Gusion sang ahli sihir,
        Yang menyukai ilmu pedang.

Pada suatu masa ada tempat yang bernama land of dawn, tempat itu sangat besar dan biasa di gunakan untuk ajang pertarungan, dan tidak jauh dari tempat itu ada sebuah keluarga yang bernama keluarga Paxley, keluarga pakley merupakan salah satu keluarga bangsawan Dengan kemampuan sihir yang terkuat dan terhormat di land of dawn, setiap anak yang lahir dari keluarga Paxley, selalu dididik dan dibesarkan untuk menjadi penyihir yang terbaik dan paling hebat.
Bagi keluarga Paxley, jalan sihir merupakan jalan yang sangat sakral serta mulia, karena terlalu menggap itu terlalu sakral, sampe akhirnya mereka menyebut bahwa pengguna pedang, ninja dan sebagai macamnya yang bertarung di land of dawn itu tidak berguna dan tidak akan berkutik jika melawan ahli sihir, dan keluarga Paxley juga menyebut pengguna pedang itu juga sangat lemah dan bodoh.
Hingga akhirnya lahir anak ke empat dari kelurga Paxley, anak itu sangat putih dan tampan, anak itu di beri nama gusion, gusion di besarkan tidak jauh beda seperti pendahulunya yaitu di ajarkan sihir dan di ajari untuk menjadi penyihir terkuat bukan pengguna pedang yang hebat, tetapi diluar dugaan, gusion yang merupakan anak ke empat dari keluarga paxley lebih menyukai pedang dan pisau, dan karena dia tau kalau petinggi sebelumnya tidak akan suka dengan hobinya tersebut akhirnya dia menggabungkan keduanya antara sihir dan pedang, dan diapun memamerkan keahliannya dalam menggabungkan elemen cahaya dengan pedang di usianya yang sangat muda, di ketimbang mengabiskan hari harinya di tempat buku dan mempelajari ilmu sihir, gusion lebih memilih berlari lalu mengontrol cahaya dengan pedang dan berusaha memasukkan kedalam dirinya sendiri hingga akhirnya dia bisa berlari mengelilingi tempat tinggalnya hanya dalam kurun waktu beberapa menit saja.

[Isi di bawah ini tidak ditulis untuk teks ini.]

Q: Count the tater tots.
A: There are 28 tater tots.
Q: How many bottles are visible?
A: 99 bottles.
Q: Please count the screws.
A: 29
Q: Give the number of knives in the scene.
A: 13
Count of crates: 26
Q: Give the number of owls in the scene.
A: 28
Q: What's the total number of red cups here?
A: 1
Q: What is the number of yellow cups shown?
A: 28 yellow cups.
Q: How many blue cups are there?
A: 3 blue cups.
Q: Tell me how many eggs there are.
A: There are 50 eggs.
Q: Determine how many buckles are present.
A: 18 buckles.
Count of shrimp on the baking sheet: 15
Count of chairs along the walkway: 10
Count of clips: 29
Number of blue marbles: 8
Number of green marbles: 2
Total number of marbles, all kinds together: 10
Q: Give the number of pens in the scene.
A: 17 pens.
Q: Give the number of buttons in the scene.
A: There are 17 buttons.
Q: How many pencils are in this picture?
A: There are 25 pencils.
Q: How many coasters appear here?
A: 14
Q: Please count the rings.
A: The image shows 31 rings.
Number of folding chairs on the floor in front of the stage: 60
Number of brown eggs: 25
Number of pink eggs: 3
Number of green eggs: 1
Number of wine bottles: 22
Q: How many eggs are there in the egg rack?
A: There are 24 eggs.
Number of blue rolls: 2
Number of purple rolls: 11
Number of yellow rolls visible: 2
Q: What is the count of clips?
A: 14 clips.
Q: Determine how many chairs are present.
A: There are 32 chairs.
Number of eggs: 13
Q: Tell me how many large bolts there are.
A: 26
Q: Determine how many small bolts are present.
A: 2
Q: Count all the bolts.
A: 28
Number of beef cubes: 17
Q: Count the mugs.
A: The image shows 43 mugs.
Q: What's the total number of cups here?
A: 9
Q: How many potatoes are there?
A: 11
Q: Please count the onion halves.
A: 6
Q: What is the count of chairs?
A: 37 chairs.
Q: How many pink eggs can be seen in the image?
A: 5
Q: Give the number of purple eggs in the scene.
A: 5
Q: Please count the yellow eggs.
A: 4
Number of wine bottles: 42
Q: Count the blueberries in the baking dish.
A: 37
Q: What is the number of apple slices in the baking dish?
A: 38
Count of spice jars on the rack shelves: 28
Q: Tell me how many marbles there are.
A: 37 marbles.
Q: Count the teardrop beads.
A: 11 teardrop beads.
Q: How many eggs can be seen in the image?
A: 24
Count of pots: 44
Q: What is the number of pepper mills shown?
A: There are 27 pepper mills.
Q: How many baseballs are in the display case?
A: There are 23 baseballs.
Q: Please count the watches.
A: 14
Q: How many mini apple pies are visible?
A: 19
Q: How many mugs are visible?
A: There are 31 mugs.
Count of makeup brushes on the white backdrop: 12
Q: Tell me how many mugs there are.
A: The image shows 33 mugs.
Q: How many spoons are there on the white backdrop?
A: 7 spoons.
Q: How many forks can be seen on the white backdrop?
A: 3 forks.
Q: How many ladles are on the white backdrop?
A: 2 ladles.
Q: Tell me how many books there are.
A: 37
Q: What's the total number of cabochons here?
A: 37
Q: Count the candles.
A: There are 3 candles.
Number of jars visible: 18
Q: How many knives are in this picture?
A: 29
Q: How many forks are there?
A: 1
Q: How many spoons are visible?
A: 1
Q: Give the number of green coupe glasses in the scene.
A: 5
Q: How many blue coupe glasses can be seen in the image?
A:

Gusion sangat paham bahwa para petinggi atau tetua dari keluarga Paxley begitu keras kepala sehingga melarang keras supaya gusion tidak menggunakan kemampuannya itu karena sangat melanggar tradisi keluarga paxley, hingga pada suatu hari gusion diberi kesempatan untuk membuktilan kemampuan pada dirinya dengan cara mengambil tes paling tinggi di dalam keluarganya yang diberi nama tes menuju kedewasaan, di dalam tes tersebut gusion memamerkan kecepatan cahaya delan mengkombinasikannya dengan pedang, kecepatannya yang sangat tinggi membuat musuh musuh gusion tak berkutik dan kesulitan melawannya, karena gusion menggunakan kecepatan cahaya yang sangat tinggi di tambah lagi ilmu pedangnya yang tidak main main, dia berhasil mengalahkan musuh musuhnya tanpa kesulitan bahkan musuh musuh gusion tidak sempat mengeluarkan sihir apapun karena kecepatan yang di miliki gusion.
Para Elder (penilai) pun sangat terkagum kagum dengan kemampuan yang dimiliki gusion, tetapi karena para tetua yang sangat kolot dan menjunjung tinggi tradisi, mereka tetap tidak suka dengan ilmu berperang yang dimiliki gusion dan akhirnya mereka memberi dua pilihan kepada gusion yaitu membuang teknik bertarungnya itu atau dibuang dari keluarga Paxley.
Karena kecintaan nya pada ilmu berperang dan pisau dengan rasa kecewa dan berat hati ia pun memberontak dan pergi meninggalkan keluarganya, tetapi dia tidak hanya pergi begitu saja, dia mengahabisi semua tetua dan pengguna ilmu sihir lainnya dari keluarga Paxley, dan ia berharap namanya suatu saat akan di kenal di land of dawn, dan semua yang ada di land of down akan mengakui siapa sebenarnya sosok gusion, dan dia bercita cita untuk membangun kembali keluarga Paxley dengan tradisi yang yang berbeda.